— Extract —
The Sons of Avalon Saga
- First edition cover
- Author: Dee Marie
- Cover artist: D. M. Haskell
- Language: English
- Genre: Arthurian Legends
- Publisher: Conceptual Images Publishing
- Publication date: February 8, 2008
- Publication place: United States
- Media type: Print Paperback
- Pages: 304
- ISBN: 978-0-615-15052-9

= The Sons of Avalon Saga =

Book series by Dee Marie

The Sons of Avalon Saga is a series of Arthurian Legend novels, by American novelist, Dee Marie. The first book in the series, Sons of Avalon, Merlin’s Prophecy, begins with the birth of Merlin, and ends with the conception of King Arthur. Future books in the series explore the birth and life of King Arthur and his court.

==Plot summary==

Chaos ensues as Rome abandons Britain, leaving native Britons alone to defend their shores from the growing Saxon invasion.

Set in 5th Century Britain, this retelling of the traditional legends of Merlin, King Arthur, and Avalon, blends a mixture of historical fact with Arthurian fantasy.

— Excerpted records —
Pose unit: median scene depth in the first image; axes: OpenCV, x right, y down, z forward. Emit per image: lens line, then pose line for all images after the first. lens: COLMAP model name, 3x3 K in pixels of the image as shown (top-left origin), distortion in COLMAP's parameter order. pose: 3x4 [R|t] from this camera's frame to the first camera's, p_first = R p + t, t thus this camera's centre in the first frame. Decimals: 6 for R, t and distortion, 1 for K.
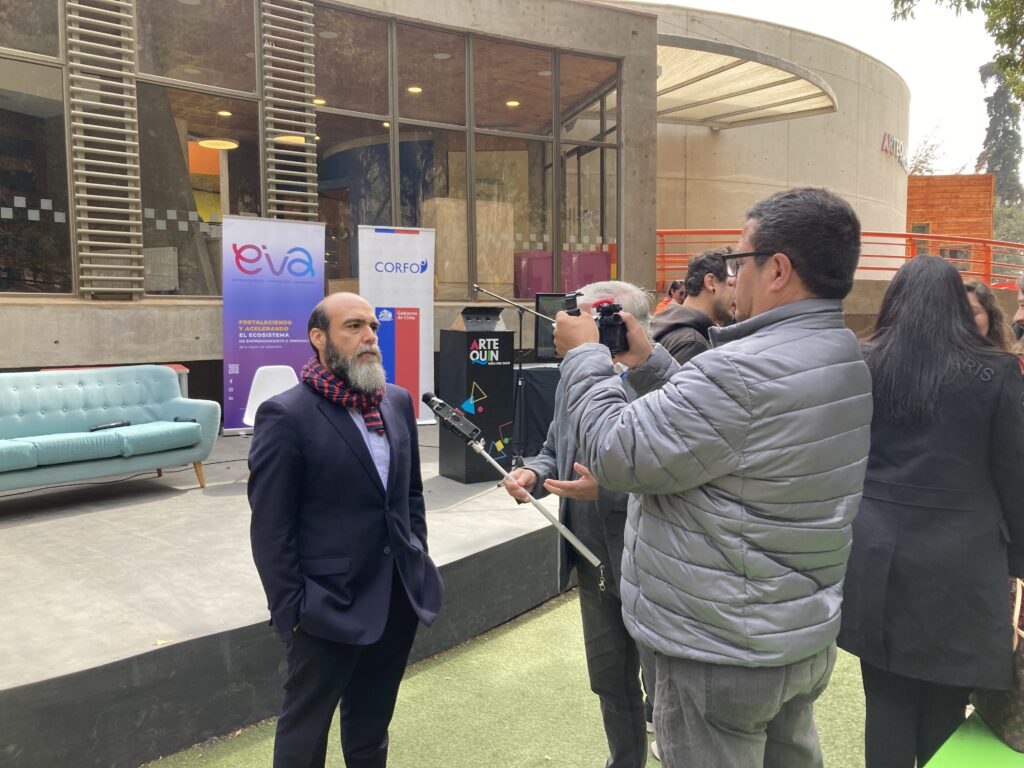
lens RADIAL K [[836.6, 0, 516.6], [0, 836.6, 376.4], [0, 0, 1]] dist [0.032263, -0.031219]
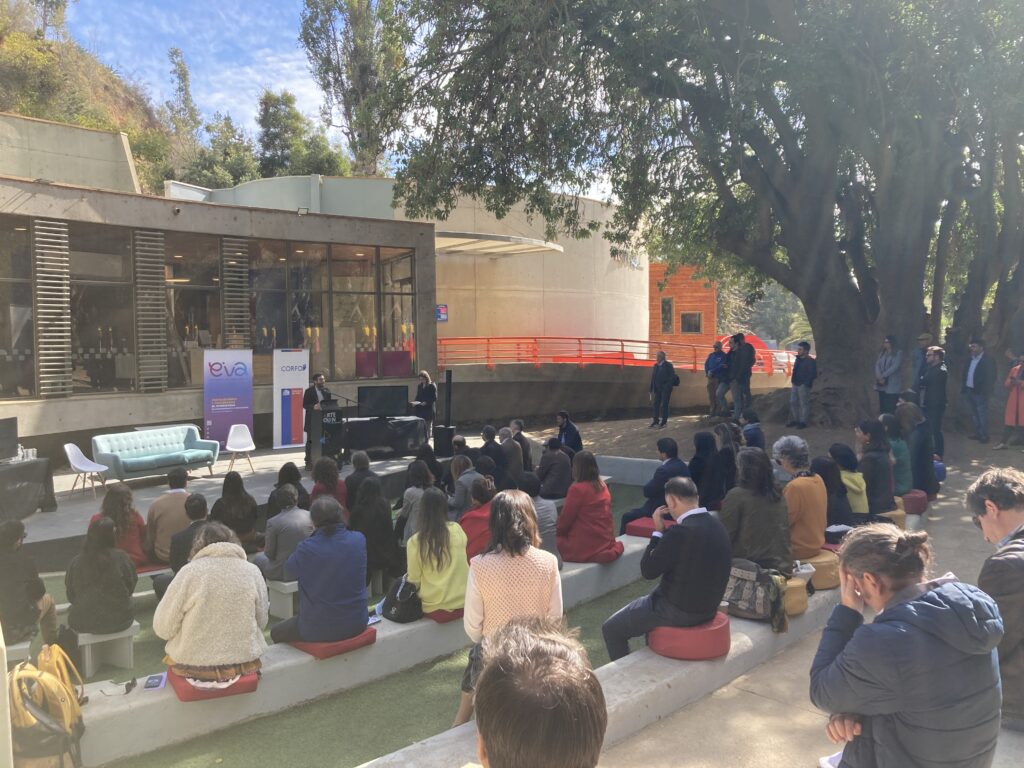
lens RADIAL K [[836.6, 0, 529.1], [0, 836.6, 376.2], [0, 0, 1]] dist [0.032263, -0.031219]
pose [[0.989785, -0.010227, 0.142198, 0.105192], [0.013120, 0.999725, -0.019426, -0.052846], [-0.141960, 0.021093, 0.989648, -0.832194]]
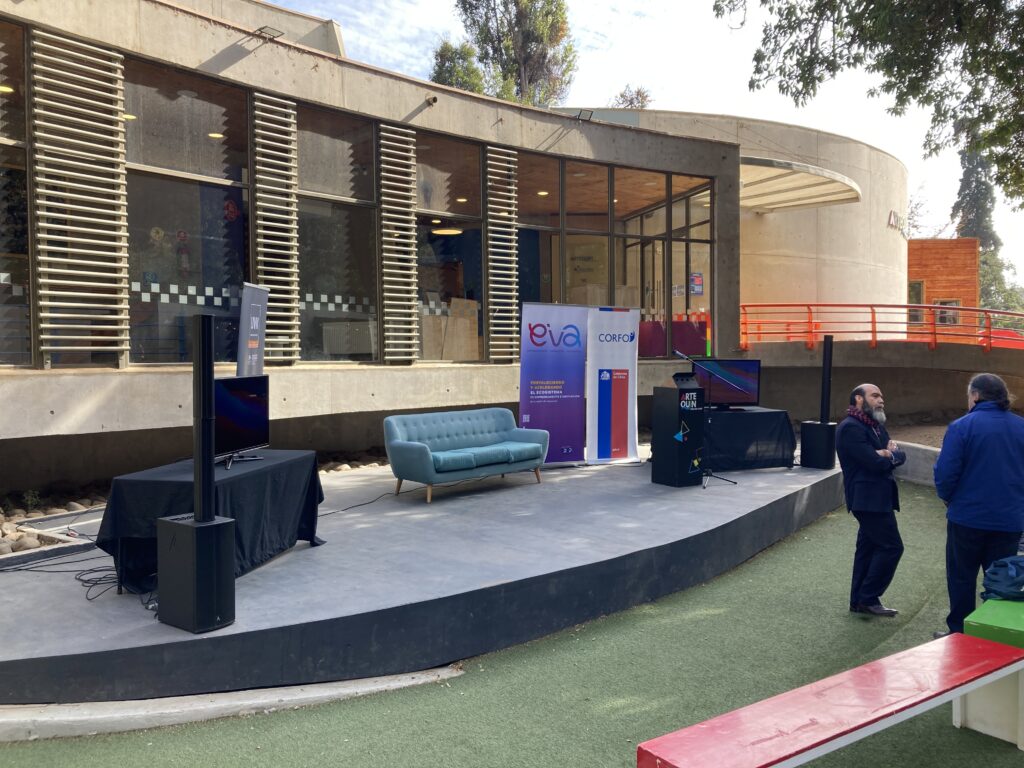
lens RADIAL K [[836.6, 0, 520.0], [0, 836.6, 382.5], [0, 0, 1]] dist [0.032263, -0.031219]
pose [[0.999647, -0.002918, 0.026403, -0.211574], [0.003908, 0.999288, -0.037525, -0.004010], [-0.026275, 0.037615, 0.998947, -0.296502]]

— Set of tasks —
1. According to the article on the Sons of Avalon Saga, with what event does the first book in the series end?
2. Copy the passage of the article on the Sons of Avalon Saga from "The Sons of Avalon Saga is" to "growing Saxon invasion.".

— Results of the exercise —
1. The conception of King Arthur.

2.
The Sons of Avalon Saga is a series of Arthurian Legend novels, by American novelist, Dee Marie. The first book in the series, Sons of Avalon, Merlin’s Prophecy, begins with the birth of Merlin, and ends with the conception of King Arthur. Future books in the series explore the birth and life of King Arthur and his court.

==Plot summary==

Chaos ensues as Rome abandons Britain, leaving native Britons alone to defend their shores from the growing Saxon invasion.